Pada 6 April tersangka AF membawa istri pelapor ke bidan untuk diperiksa kandungan yang saat itu sudah pembukaan tiga maju ke empat. Sore harinya tersangka AF bersama NY datang ke bidan untuk mendampingi pelapor menjalani proses lahiran.
"Pada 9 April 2025, tersangka AF dan NY datang ke rumah untuk mengambil bayi. Kemudian, bayi diserahkan kepada tersangka DHH," tutur Kabid Humas.
Setelah bayi lahir, tersangka memberikan uang sebesar Rp600.000 untuk biaya persalinan. Sisanya Rp10 juta akan diberikan keesokan hari, sekaligus memberikan KTP dan KK milik tersangka.
"Tersangka AF membawa bayi pelapor, akan tetapi sampai keesokan harinya tersangka tidak kunjung datang. Akhirnya, orang tua korban melapor ke polisi," ujar Kombes Hendra.
Sementara itu, Direktur Reserse Kriminal Umum (Dirreskrimum) Polda Jabar Kombes Pol Surawan mengatakan, praktik pemalsuan dokumen seperti akter kelahiran dan paspor dilakukan sindikat di Pontianak.

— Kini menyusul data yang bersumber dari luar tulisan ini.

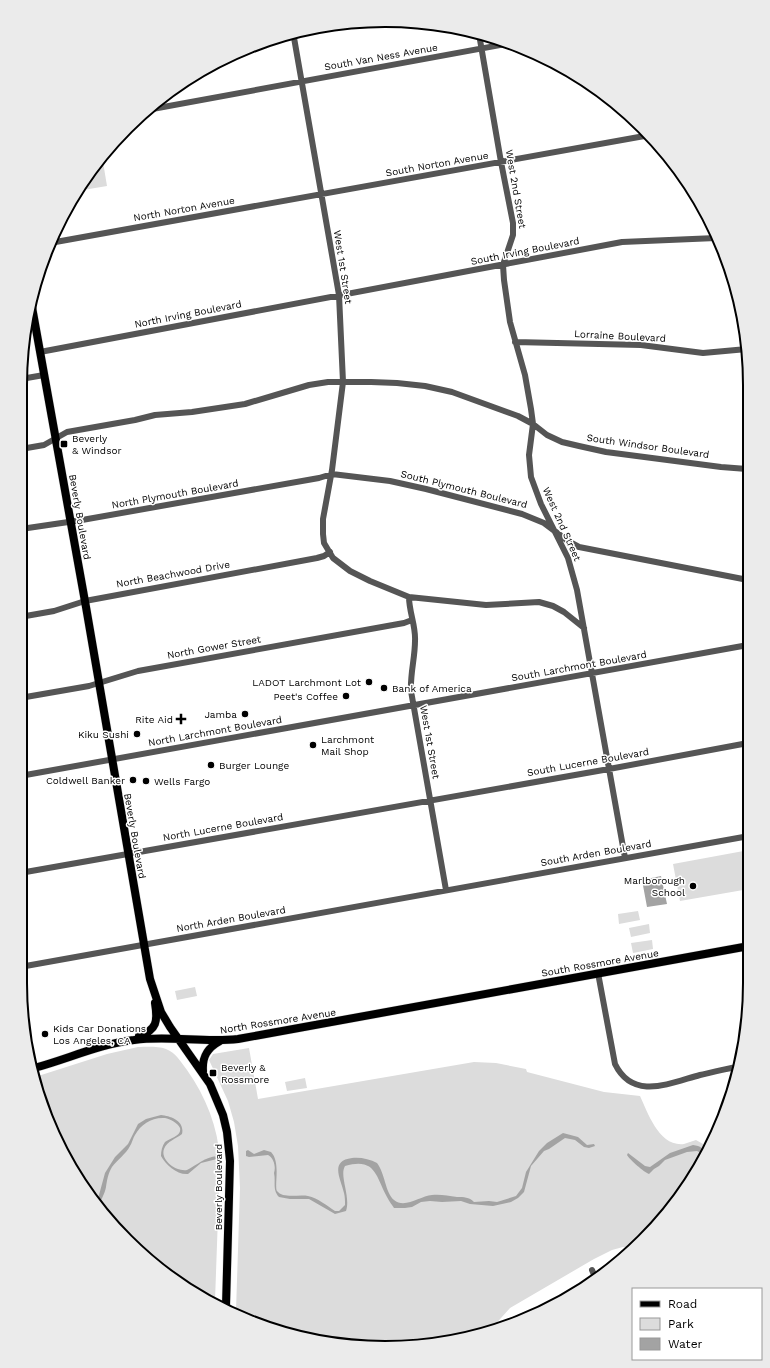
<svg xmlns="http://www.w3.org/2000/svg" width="770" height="1368" viewBox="0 0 770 1368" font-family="'Work Sans',sans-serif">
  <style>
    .green { fill: #dcdcdc }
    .water { fill: #a3a3a3 }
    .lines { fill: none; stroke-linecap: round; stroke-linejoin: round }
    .major-casing { stroke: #dbdbdb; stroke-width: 9 }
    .minor { stroke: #555; stroke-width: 6 }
    .major { stroke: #000; stroke-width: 8 }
    .poi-dot { fill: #000; stroke: #fff; stroke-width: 1.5 }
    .labels { text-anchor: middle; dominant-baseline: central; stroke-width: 3; stroke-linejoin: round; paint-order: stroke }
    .street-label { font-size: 10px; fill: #000; stroke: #fff }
    .poi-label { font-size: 10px; fill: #000; stroke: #fff; text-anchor: start }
    .rim { fill: none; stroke: #000; stroke-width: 2 }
  </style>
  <rect width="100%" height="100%" fill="#fff"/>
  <path class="green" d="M 102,156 L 107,186 L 77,191 Z
    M 749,850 L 749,889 L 680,901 L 673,864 Z
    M 638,911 L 640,920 L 619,924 L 618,914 Z
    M 649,924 L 650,933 L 631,937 L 629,928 Z
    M 652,940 L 653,949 L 633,953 L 631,943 Z
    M 195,987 L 197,996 L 177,1000 L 175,991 Z
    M 138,1047 C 146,1047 158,1046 166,1049 C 176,1053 181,1062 187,1070 C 206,1097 218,1127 220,1160 L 215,1301 L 182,1286 L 95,1205 L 39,1100 L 35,1077 L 107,1054 Z
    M 249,1048 L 258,1099 L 474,1062 L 496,1063 L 526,1069 L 527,1072 L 604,1092 L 640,1096 C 648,1113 659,1147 684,1144 C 688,1143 692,1141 696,1140 L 703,1144 L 707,1152 L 701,1166 L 634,1248 L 623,1247 L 612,1250 L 594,1259 L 510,1308 L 492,1328 L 409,1347 L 290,1335 L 236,1311 L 240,1188 L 238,1146 L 234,1122 L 228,1101 L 209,1060 L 213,1054 Z
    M 305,1078 L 307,1088 L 287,1091 L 285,1082 Z"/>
  <path class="water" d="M 661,876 L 667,904 L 647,907 L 642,880 Z
    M 161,1115 C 171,1116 185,1121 182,1134 C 176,1139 167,1141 164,1149 C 160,1160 176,1172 187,1170 C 197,1165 205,1157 217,1156 L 217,1159 L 201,1163 L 188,1174 C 177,1175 166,1165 161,1156 C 161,1151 162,1146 165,1142 C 170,1138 182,1136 180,1128 C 178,1123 170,1119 165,1118 C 152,1117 141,1124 135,1135 C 133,1138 132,1143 130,1146 C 126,1154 117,1160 112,1167 C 108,1174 107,1180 106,1187 C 105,1194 100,1201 98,1207 L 96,1206 L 105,1173 L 115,1157 L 128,1144 L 138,1124 L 146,1119 Z
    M 563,1133 L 578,1137 L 587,1145 L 594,1144 L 595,1146 L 589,1148 L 584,1147 L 575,1140 L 565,1138 L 549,1149 L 544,1151 L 531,1166 L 524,1192 L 518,1198 L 511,1202 L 493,1206 L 470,1204 L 461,1201 L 442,1202 L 430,1201 L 421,1202 L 412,1207 L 405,1208 L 394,1208 C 392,1205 389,1201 387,1197 C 376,1177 376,1157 345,1166 C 339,1176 351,1196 346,1211 L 335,1214 L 309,1199 L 290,1199 L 279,1197 C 272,1189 276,1182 274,1173 C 276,1167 274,1158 268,1155 L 249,1157 L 246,1156 L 246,1151 L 248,1150 L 254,1154 L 264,1150 L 271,1152 C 281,1162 274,1186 277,1191 C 283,1199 299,1194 308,1196 C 318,1198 327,1206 335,1211 L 339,1211 L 345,1205 C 345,1201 345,1197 344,1193 C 341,1179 329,1161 352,1158 C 360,1157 370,1159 377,1163 C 385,1173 385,1192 394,1200 C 405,1209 420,1196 432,1195 C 441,1194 448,1196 457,1197 C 464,1197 469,1197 474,1202 L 489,1201 L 497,1202 L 516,1196 L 522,1188 L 526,1172 L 539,1151 L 547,1143 Z
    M 693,1145 C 701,1146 703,1148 706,1154 L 704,1159 L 701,1153 L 697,1151 L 687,1152 L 665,1160 L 659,1166 L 654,1169 L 649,1174 C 644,1172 630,1160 627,1155 L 628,1153 L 645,1166 L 650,1167 L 670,1153 Z"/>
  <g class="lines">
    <g class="major-casing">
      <path id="major" d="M 733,277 L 747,355
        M 32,307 L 86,607 L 150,979 L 161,1012 L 170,1027 L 210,1084 L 223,1115 L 227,1132 L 230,1161 L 226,1306
        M 139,1036 C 157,1030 158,1021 155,1003
        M 34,1068 C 68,1059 99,1044 134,1040 C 169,1035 203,1043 238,1039 L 749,946
        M 203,1071 C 202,1057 207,1048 220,1041"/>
    </g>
    <path class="minor" d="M 293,32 L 339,295 L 343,382 L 332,470 L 323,519 L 323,534 L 324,543 L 333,558 L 350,571 L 370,581 L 409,597 L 486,605 L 539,602 L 553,606 L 564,612 L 584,628
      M 479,34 L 501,162 L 513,223 L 513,235 L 503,265 L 504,280 L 510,322 L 525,375 L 531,409 L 533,424 L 529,455 L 531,477 L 541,504 L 568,558 L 577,590 L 625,858
      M 147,110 L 511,43
      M 50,243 L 650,135
      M 515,342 L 641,345 L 703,353 L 747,349
      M 40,352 L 622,242 L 716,238
      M 21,379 L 44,375
      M 21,449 L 44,445 L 67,432 L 135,420 L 155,415 L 192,412 L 245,404 L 309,385 L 328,382 L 371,382 L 397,383 L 425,386 L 452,392 L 518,416 L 533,424 L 547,435 L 562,442 L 579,446 L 606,452 L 721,467 L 747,469
      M 21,529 L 82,520 L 319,478 L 332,474 L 390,481 L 426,489 L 522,514 L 544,523 L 568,541 L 579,547 L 748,580
      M 409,597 C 409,612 416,626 415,641 C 415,658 410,674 411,691 L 446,890
      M 20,617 L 54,611 L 85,601 L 317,558 L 324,556 L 330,552
      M 20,698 L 89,686 L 138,671 L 404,623 L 412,620
      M 20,776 L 748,645
      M 20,873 L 609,769 L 748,743
      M 20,967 L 749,836
      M 598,973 L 615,1064 C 633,1101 670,1083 700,1075 C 713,1072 725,1069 737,1067
      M 592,1270 L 595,1277"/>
    <use href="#major" class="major"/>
  </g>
  <g class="poi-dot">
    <rect x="60" y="440" width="8" height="8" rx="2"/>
    <circle cx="369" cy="682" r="4"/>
    <circle cx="384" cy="688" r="4"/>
    <circle cx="346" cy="696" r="4"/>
    <circle cx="245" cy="714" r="4"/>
    <path d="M179 713h4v4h4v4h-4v4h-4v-4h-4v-4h4z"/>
    <circle cx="137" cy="734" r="4"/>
    <circle cx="313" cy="745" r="4"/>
    <circle cx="211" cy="765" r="4"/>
    <circle cx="133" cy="780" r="4"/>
    <circle cx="146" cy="781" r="4"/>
    <circle cx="693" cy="886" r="4"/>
    <circle cx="45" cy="1034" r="4"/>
    <rect x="209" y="1069" width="8" height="8" rx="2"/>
  </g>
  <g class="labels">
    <g class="street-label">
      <text transform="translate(381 57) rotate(-10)">South Van Ness Avenue</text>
      <text transform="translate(437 164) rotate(-10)">South Norton Avenue</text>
      <text transform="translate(516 189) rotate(80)">West 2nd Street</text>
      <text transform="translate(184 209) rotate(-10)">North Norton Avenue</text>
      <text transform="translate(525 251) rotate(-11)">South Irving Boulevard</text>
      <text transform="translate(343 267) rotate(81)">West 1st Street</text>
      <text transform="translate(188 314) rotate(-11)">North Irving Boulevard</text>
      <text transform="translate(620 336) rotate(3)">Lorraine Boulevard</text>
      <text transform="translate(648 446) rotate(8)">South Windsor Boulevard</text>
      <text transform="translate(464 489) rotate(14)">South Plymouth Boulevard</text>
      <text transform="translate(175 494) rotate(-10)">North Plymouth Boulevard</text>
      <text transform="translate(80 517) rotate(80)">Beverly Boulevard</text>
      <text transform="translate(562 524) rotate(66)">West 2nd Street</text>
      <text transform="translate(173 574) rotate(-10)">North Beachwood Drive</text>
      <text transform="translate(214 647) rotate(-10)">North Gower Street</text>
      <text transform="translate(579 666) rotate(-10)">South Larchmont Boulevard</text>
      <text transform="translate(215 731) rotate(-10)">North Larchmont Boulevard</text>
      <text transform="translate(430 742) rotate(80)">West 1st Street</text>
      <text transform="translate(588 762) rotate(-10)">South Lucerne Boulevard</text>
      <text transform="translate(223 827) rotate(-10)">North Lucerne Boulevard</text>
      <text transform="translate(135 836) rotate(80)">Beverly Boulevard</text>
      <text transform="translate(596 853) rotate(-10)">South Arden Boulevard</text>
      <text transform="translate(231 919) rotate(-10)">North Arden Boulevard</text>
      <text transform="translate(600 963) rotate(-10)">South Rossmore Avenue</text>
      <text transform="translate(278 1021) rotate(-9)">North Rossmore Avenue</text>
      <text transform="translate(218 1187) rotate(-90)">Beverly Boulevard</text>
    </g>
    <g class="poi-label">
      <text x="72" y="438">Beverly<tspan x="72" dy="12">&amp; Windsor</tspan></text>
      <text x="361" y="682" text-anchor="end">LADOT Larchmont Lot</text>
      <text x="392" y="688">Bank of America</text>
      <text x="338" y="696" text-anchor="end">Peet's Coffee</text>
      <text x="237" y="714" text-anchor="end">Jamba</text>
      <text x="173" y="719" text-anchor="end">Rite Aid</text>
      <text x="129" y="734" text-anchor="end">Kiku Sushi</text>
      <text x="321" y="739">Larchmont<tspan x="321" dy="12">Mail Shop</tspan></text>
      <text x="219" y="765">Burger Lounge</text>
      <text x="125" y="780" text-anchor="end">Coldwell Banker</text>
      <text x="154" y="781">Wells Fargo</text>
      <text x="685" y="880" text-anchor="end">Marlborough<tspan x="685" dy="12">School</tspan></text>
      <text x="53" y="1028">Kids Car Donations<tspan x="53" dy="12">Los Angeles, CA</tspan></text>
      <text x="221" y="1067">Beverly &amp;<tspan x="221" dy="12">Rossmore</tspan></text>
    </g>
  </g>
  <path d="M0 0H770V1368H0ZM385 27H385A358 358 0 0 1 743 385V983A358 358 0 0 1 385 1341H385A358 358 0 0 1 27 983V385A358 358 0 0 1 385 27Z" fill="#ebebeb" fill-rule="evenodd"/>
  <path class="rim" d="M385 27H385A358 358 0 0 1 743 385V983A358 358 0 0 1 385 1341H385A358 358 0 0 1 27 983V385A358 358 0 0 1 385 27Z"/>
  <rect x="632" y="1288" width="130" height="72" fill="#ffffff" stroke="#999999"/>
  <rect x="640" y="1301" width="20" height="6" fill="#000000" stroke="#999999"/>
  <text x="668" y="1308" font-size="12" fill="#000000">Road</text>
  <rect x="640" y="1318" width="20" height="12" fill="#dcdcdc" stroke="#999999"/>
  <text x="668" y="1328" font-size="12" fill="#000000">Park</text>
  <rect x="640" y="1338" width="20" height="12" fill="#a3a3a3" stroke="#999999"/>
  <text x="668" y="1348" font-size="12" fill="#000000">Water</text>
</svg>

“Semua dokumen terkait kependudukan dan keimigrasian itu dibuat di Pontianak,” kata Dirreskrimum.
Kombes Surawan menyatakan, nama bayi dimasukkan oleh pelaku ke dalam Kartu Keluarga (KK) palsu untuk membuat akta kelahiran. Dalam KK itu, bayi disebutkan sebagai anak dari salah satu pelaku, padahal bukan.
"Dari situ baru diurus paspornya. Selanjutnya, bayi dibawa ke Jakarta untuk dibawa ke Singapura," ujar Kombes Surawan.